_Aim of the task_
Output the run of lines that opens with the first line of the material below and closes with the line containing "TOP 4 DU MOIS", both included, and drop the pictures.
╭──
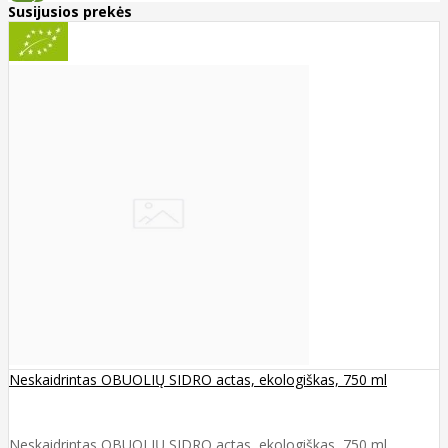
Susijusios prekės
Neskaidrintas OBUOLIŲ SIDRO actas, ekologiškas, 750 ml
Neskaidrintas OBUOLIŲ SIDRO actas, ekologiškas, 750 ml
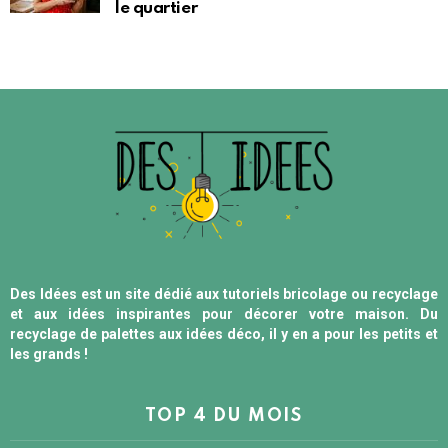
le quartier
Des Idées est un site dédié aux tutoriels bricolage ou recyclage
et aux idées inspirantes pour décorer votre maison. Du
recyclage de palettes aux idées déco, il y en a pour les petits et
les grands !
TOP 4 DU MOIS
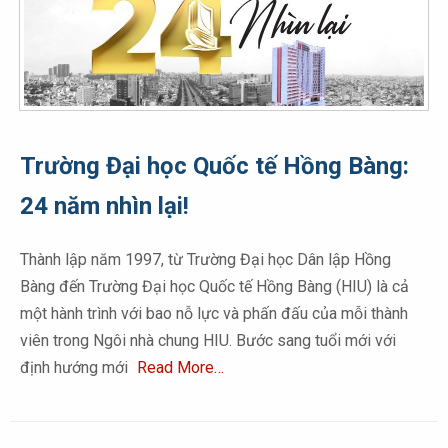
Trường Đại học Quốc tế Hồng Bàng:
24 năm nhìn lại!
Thành lập năm 1997, từ Trường Đại học Dân lập Hồng
Bàng đến Trường Đại học Quốc tế Hồng Bàng (HIU) là cả
một hành trình với bao nỗ lực và phấn đấu của mỗi thành
viên trong Ngôi nhà chung HIU. Bước sang tuổi mới với
định hướng mới
Read More…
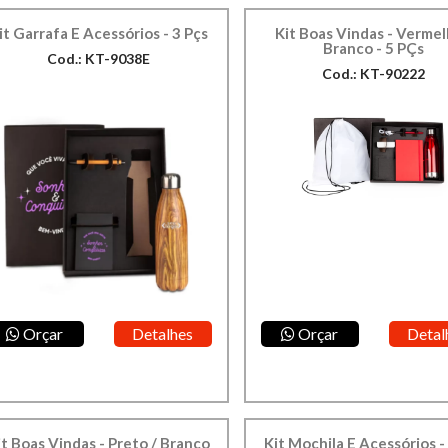
it Garrafa E Acessórios - 3 Pçs
Kit Boas Vindas - Vermel
Branco - 5 PÇs
Cod.: KT-9038E
Cod.: KT-90222
Orçar
Detalhes
Orçar
Detal
it Boas Vindas - Preto / Branco
Kit Mochila E Acessórios -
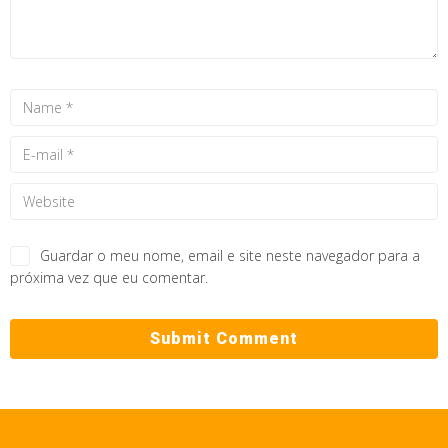
Guardar o meu nome, email e site neste navegador para a
próxima vez que eu comentar.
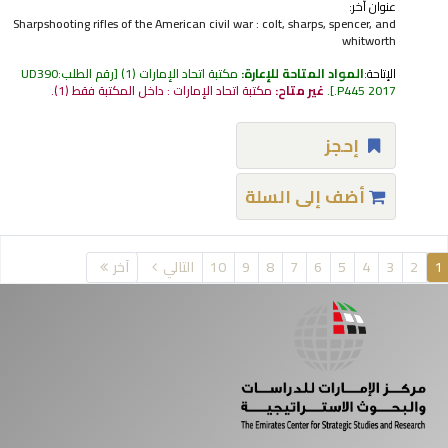
عنوان آخر:
Sharpshooting rifles of the American civil war : colt, sharps, spencer, and
whitworth
الإتاحة:
المواد المتاحة للإعارة:
مكتبة اتحاد الإمارات
(1)
رقم الطلب:
UD390
.P445 2017
.
غير متاح:
مكتبة اتحاد الإمارات : داخل المكتبة فقط
(1).
إحجز
أضف إلى السلة
فحات
1
2
3
4
5
6
7
8
9
10
التالي
آخر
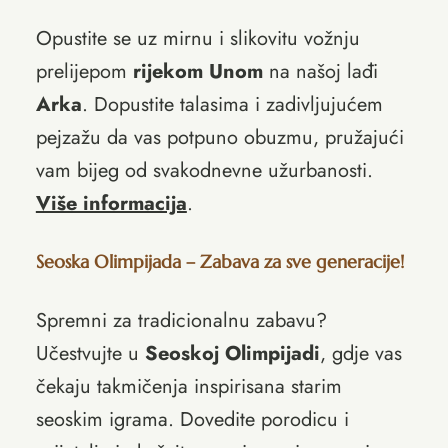
Opustite se uz mirnu i slikovitu vožnju
prelijepom
rijekom Unom
na našoj lađi
Arka
. Dopustite talasima i zadivljujućem
pejzažu da vas potpuno obuzmu, pružajući
vam bijeg od svakodnevne užurbanosti.
Više informacija
.
Seoska Olimpijada – Zabava za sve generacije!
Spremni za tradicionalnu zabavu?
Učestvujte u
Seoskoj Olimpijadi
, gdje vas
čekaju takmičenja inspirisana starim
seoskim igrama. Dovedite porodicu i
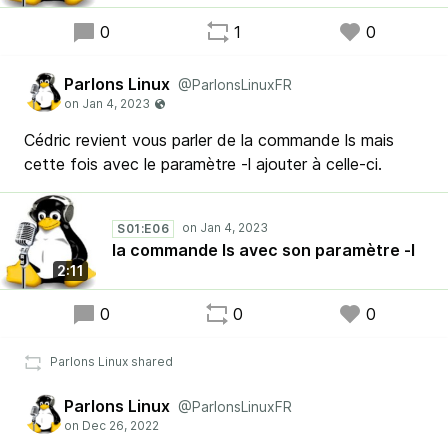
0
1
0
Parlons Linux
@ParlonsLinuxFR
Cédric revient vous parler de la commande ls mais
cette fois avec le paramètre -l ajouter à celle-ci.
S01:E06
la commande ls avec son paramètre -l
2:11
0
0
0
Parlons Linux shared
Parlons Linux
@ParlonsLinuxFR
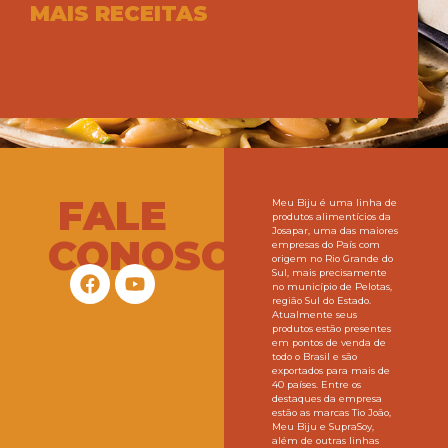
MAIS RECEITAS
FALE
Meu Biju é uma linha de
produtos alimentícios da
Josapar, uma das maiores
CONOSCO
empresas do País com
origem no Rio Grande do
Sul, mais precisamente
no município de Pelotas,
região Sul do Estado.
Atualmente seus
produtos estão presentes
em pontos de venda de
todo o Brasil e são
exportados para mais de
40 países. Entre os
destaques da empresa
estão as marcas Tio João,
Meu Biju e SupraSoy,
além de outras linhas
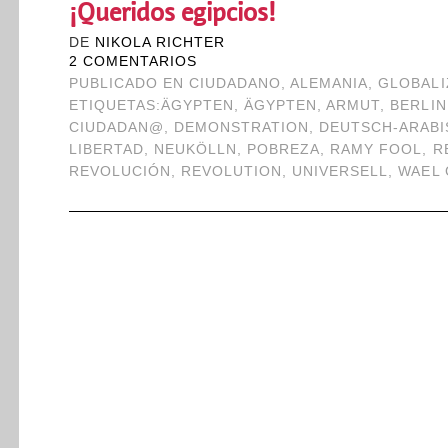
¡Queridos egipcios!
DE
NIKOLA RICHTER
2 COMENTARIOS
PUBLICADO EN
CIUDADANO
,
ALEMANIA
,
GLOBALI
ETIQUETAS:
ÄGYPTEN
,
ÄGYPTEN
,
ARMUT
,
BERLIN
CIUDADAN@
,
DEMONSTRATION
,
DEUTSCH-ARABI
LIBERTAD
,
NEUKÖLLN
,
POBREZA
,
RAMY FOOL
,
R
REVOLUCIÓN
,
REVOLUTION
,
UNIVERSELL
,
WAEL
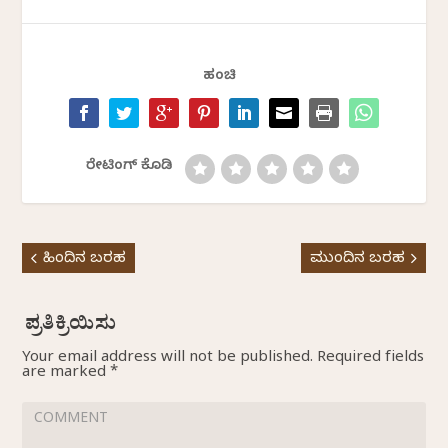
ಹಂಚಿ
ರೇಟಿಂಗ್ ಕೊಡಿ
ಹಿಂದಿನ ಬರಹ
ಮುಂದಿನ ಬರಹ
Your email address will not be published.
Required fields
are marked
*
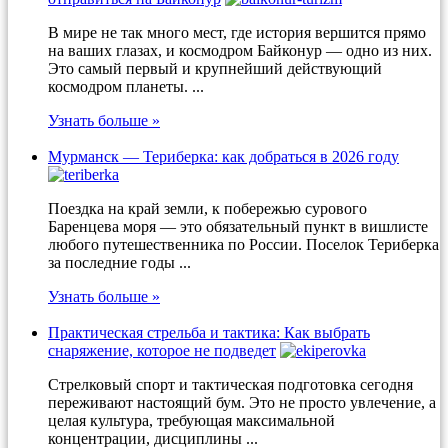
В мире не так много мест, где история вершится прямо
на ваших глазах, и космодром Байконур — одно из них.
Это самый первый и крупнейший действующий
космодром планеты. ...
Узнать больше »
Мурманск — Териберка: как добраться в 2026 году
Поездка на край земли, к побережью сурового
Баренцева моря — это обязательный пункт в вишлисте
любого путешественника по России. Поселок Териберка
за последние годы ...
Узнать больше »
Практическая стрельба и тактика: Как выбрать
снаряжение, которое не подведет
Стрелковый спорт и тактическая подготовка сегодня
переживают настоящий бум. Это не просто увлечение, а
целая культура, требующая максимальной
концентрации, дисциплины ...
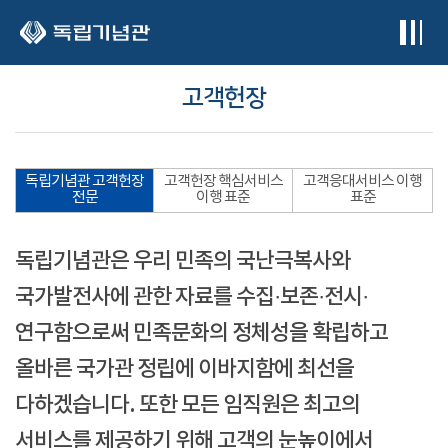
본문 바로가기
고객헌장
독립기념관 고객헌장
고객헌장 핵심서비스
고객응대서비스 이행
전문
이행 표준
표준
독립기념관은 우리 민족의 국난극복사와
국가발전사에 관한 자료를 수집·보존·전시·
연구함으로써 민족문화의 정체성을 확립하고
올바른 국가관 정립에 이바지함에 최선을
다하겠습니다. 또한 모든 임직원은 최고의
서비스를 제공하기 위해 고객의 눈높이에서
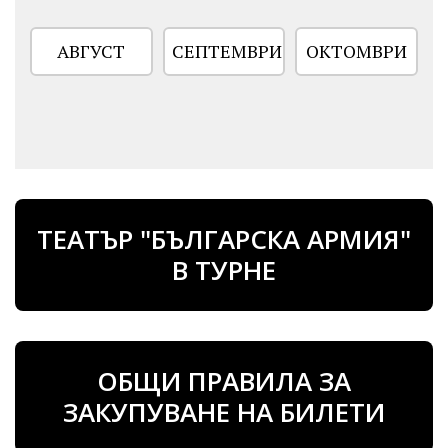
АВГУСТ
СЕПТЕМВРИ
ОКТОМВРИ
ТЕАТЪР "БЪЛГАРСКА АРМИЯ"
В ТУРНЕ
ОБЩИ ПРАВИЛА ЗА
ЗАКУПУВАНЕ НА БИЛЕТИ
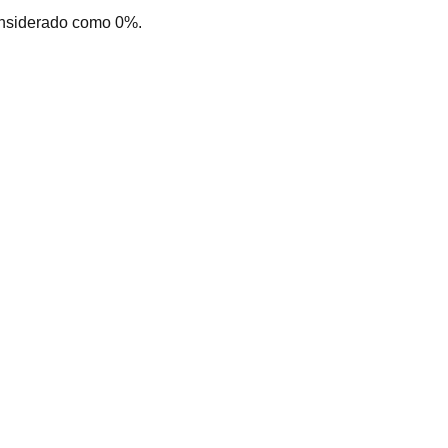
onsiderado como 0%.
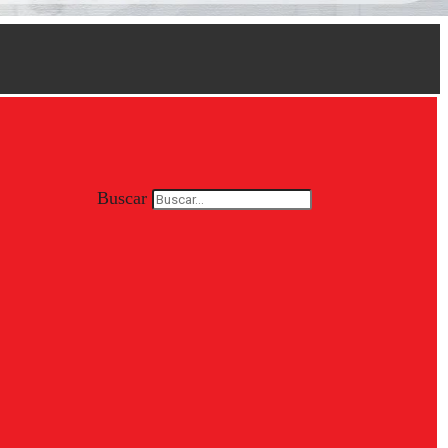
Buscar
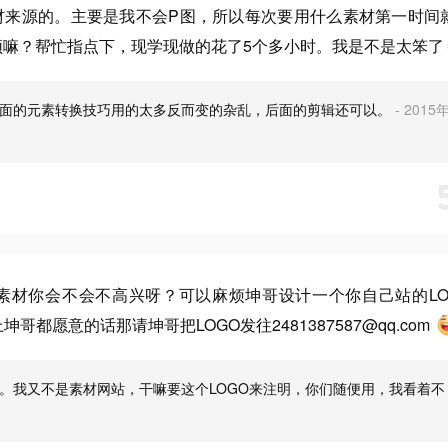
材来源的。主要是我不会P图，所以每次要用什么素材第一时间
频嘛？帮忙指点下，现学现做的花了5个多小时。我是不是太笨了
画面的元素转换技巧用的太多反而变的杂乱，后面的剪辑还可以。
- 2015
素材你会不会不高兴呀？可以麻烦坤哥设计一个你自己站的LO
上坤哥都愿意的话那请坤哥把LOGO发往2481387587@qq.com
。我又不是素材网站，干嘛要这个LOGO来注明，你们随便用，我看着不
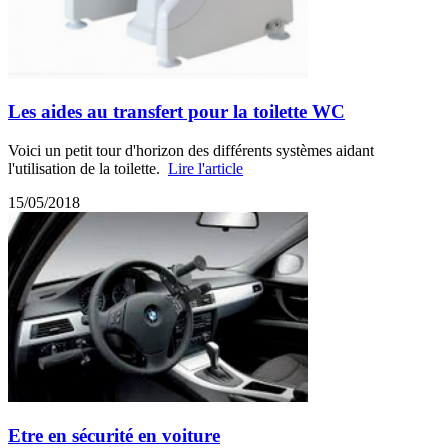
Les aides au transfert pour la toilette WC
Voici un petit tour d'horizon des différents systèmes aidant
l'utilisation de la toilette.
Lire l'article
15/05/2018
Etre en sécurité en voiture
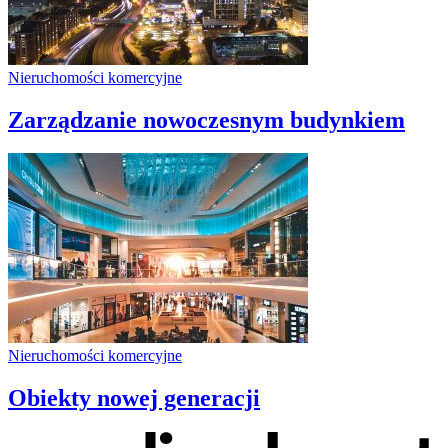
Nieruchomości komercyjne
Zarządzanie nowoczesnym budynkiem
Nieruchomości komercyjne
Obiekty nowej generacji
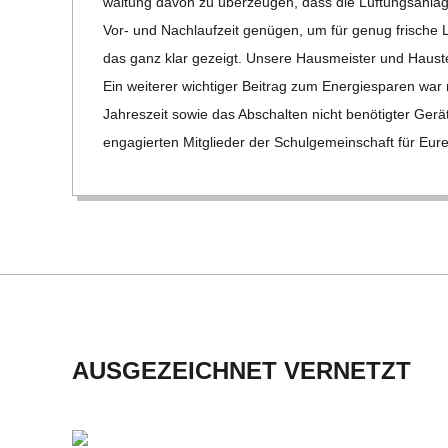
H
wal­tung davon zu über­zeu­gen, dass die Lüf­tungs­an­l
Vor- und Nach­lauf­zeit genü­gen, um für genug fri­sch
M
das ganz klar gezeigt. Unsere Haus­meis­ter und Haus­te
Ein wei­te­rer wich­ti­ger Bei­trag zum Ener­gie­spa­ren war r
I
Jah­res­zeit sowie das Abschal­ten nicht benö­tig­ter G
enga­gier­ten Mit­glie­der der Schul­ge­mein­schaft für Eu
D
T
-
S
C
AUSGEZEICHNET VERNETZT
H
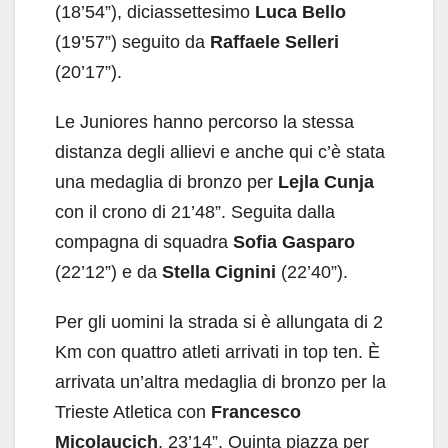
(18’54”), diciassettesimo
Luca Bello
(19’57”) seguito da
Raffaele Selleri
(20’17”).
Le Juniores hanno percorso la stessa
distanza degli allievi e anche qui c’è stata
una medaglia di bronzo per
Lejla Cunja
con il crono di 21’48”. Seguita dalla
compagna di squadra
Sofia Gasparo
(22’12”) e da
Stella Cignini
(22’40”).
Per gli uomini la strada si è allungata di 2
Km con quattro atleti arrivati in top ten. È
arrivata un’altra medaglia di bronzo per la
Trieste Atletica con
Francesco
Micolaucich
, 23’14”. Quinta piazza per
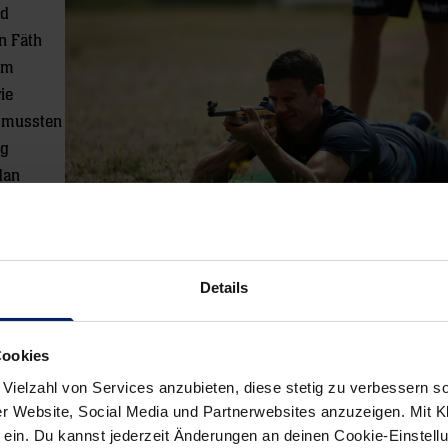
ld
n Fäth
0m
ie
el mussten
eg
dan
 sind wir
Details
on auf die kommende, dann letzte Vorbereitungswoche. Nach dem A
stspiel am kommenden Mittwoch beim HSC 2000 Coburg, ehe die
 aus dem Jahr 2016 verteidigen wollen – 2017 pausierte das Tur
Cookies
 Vielzahl von Services anzubieten, diese stetig zu verbessern
r Website, Social Media und Partnerwebsites anzuzeigen. Mit Kli
ein. Du kannst jederzeit Änderungen an deinen Cookie-Einstell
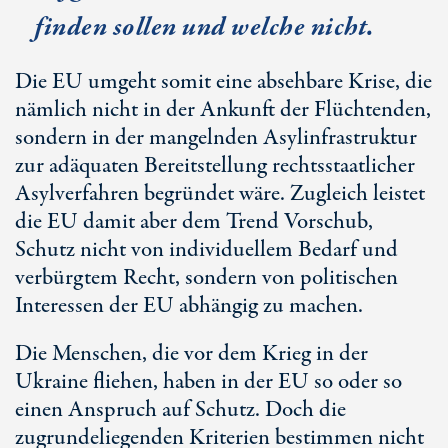
finden sollen und welche nicht.
Die EU umgeht somit eine absehbare Krise, die
nämlich nicht in der Ankunft der Flüchtenden,
sondern in der mangelnden Asylinfrastruktur
zur adäquaten Bereitstellung rechtsstaatlicher
Asylverfahren begründet wäre. Zugleich leistet
die EU damit aber dem Trend Vorschub,
Schutz nicht von individuellem Bedarf und
verbürgtem Recht, sondern von politischen
Interessen der EU abhängig zu machen.
Die Menschen, die vor dem Krieg in der
Ukraine fliehen, haben in der EU so oder so
einen Anspruch auf Schutz. Doch die
zugrundeliegenden Kriterien bestimmen nicht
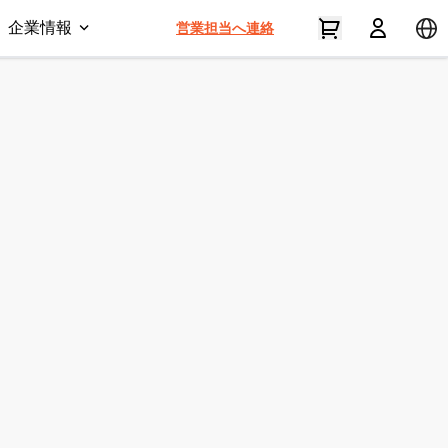
企業情報
営業担当へ連絡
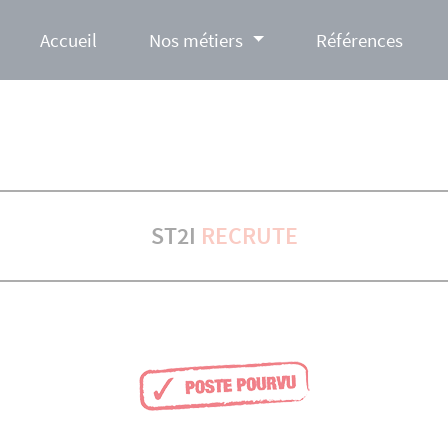
Accueil
Nos métiers
Références
ST2I
RECRUTE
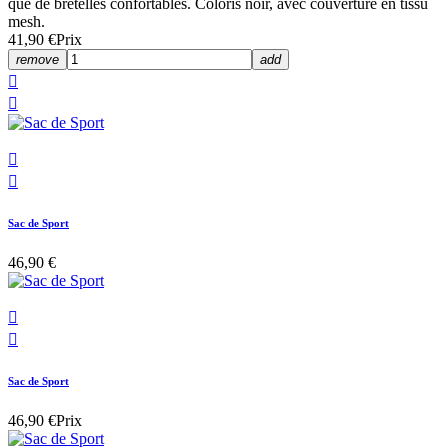
que de bretelles confortables. Coloris noir, avec couverture en tissu
mesh.
41,90 €
Prix
remove
add




Sac de Sport
46,90 €


Sac de Sport
46,90 €
Prix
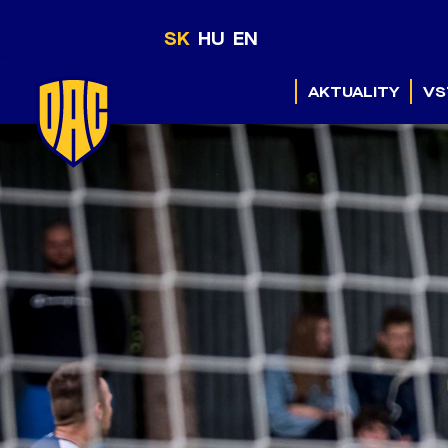
SK
HU
EN
AKTUALITY
VS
╰──
_Finished exercise_
Susijusios prekės
Neskaidrintas OBUOLIŲ SIDRO actas, ekologiškas, 750 ml
Neskaidrintas OBUOLIŲ SIDRO actas, ekologiškas, 750 ml
le quartier
Des Idées est un site dédié aux tutoriels bricolage ou recyclage
et aux idées inspirantes pour décorer votre maison. Du
recyclage de palettes aux idées déco, il y en a pour les petits et
les grands !
TOP 4 DU MOIS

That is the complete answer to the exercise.